● **Directive**
In the entries that follow, how many lines contain "este"? Please reply with only the number.

Data for review Block Start

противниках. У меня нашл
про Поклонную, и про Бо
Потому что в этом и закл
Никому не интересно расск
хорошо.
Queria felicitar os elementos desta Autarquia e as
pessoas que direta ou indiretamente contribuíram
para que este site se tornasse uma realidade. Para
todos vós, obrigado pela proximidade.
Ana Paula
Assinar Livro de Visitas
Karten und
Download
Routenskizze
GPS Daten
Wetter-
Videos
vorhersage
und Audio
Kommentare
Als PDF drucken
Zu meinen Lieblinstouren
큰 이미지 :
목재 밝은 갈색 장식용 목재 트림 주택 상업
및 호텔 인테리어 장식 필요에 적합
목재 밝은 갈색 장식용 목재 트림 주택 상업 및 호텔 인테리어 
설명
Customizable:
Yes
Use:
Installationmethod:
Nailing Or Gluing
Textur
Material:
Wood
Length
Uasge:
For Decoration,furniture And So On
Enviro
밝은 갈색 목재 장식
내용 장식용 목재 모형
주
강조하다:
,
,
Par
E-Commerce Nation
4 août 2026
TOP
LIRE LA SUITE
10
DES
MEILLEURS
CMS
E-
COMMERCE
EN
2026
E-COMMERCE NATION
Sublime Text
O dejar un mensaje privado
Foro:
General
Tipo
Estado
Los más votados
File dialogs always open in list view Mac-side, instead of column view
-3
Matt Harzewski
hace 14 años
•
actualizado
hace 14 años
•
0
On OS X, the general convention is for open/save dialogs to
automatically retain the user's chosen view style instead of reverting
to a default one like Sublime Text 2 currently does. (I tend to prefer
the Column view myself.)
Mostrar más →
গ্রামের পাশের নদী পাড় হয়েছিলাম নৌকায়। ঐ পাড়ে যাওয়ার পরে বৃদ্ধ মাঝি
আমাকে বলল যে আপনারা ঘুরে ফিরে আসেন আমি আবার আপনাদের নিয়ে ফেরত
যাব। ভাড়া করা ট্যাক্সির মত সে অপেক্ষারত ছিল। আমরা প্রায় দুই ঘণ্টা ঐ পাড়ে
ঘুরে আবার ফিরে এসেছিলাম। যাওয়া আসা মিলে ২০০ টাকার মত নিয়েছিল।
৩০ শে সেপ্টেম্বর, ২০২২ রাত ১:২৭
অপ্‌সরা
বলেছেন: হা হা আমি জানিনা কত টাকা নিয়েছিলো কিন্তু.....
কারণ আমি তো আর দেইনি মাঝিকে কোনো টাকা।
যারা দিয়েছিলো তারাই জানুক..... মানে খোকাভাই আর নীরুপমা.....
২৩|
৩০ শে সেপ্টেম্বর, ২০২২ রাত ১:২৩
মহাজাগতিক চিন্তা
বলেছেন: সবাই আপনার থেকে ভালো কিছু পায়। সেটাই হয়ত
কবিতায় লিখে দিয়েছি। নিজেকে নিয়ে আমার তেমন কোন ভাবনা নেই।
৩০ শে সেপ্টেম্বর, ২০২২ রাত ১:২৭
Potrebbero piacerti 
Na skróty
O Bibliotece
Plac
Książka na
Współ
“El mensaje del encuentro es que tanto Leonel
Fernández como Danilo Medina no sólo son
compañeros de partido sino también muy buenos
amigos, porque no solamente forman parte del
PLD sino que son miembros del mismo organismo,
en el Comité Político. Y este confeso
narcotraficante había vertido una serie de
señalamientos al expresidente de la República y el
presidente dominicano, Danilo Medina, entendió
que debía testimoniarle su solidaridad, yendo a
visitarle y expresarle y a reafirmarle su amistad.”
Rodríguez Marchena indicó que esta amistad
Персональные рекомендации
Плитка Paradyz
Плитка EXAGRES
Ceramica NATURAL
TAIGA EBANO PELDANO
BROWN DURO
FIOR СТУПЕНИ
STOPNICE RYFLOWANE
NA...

Data for review Block End

● **Answer box**
2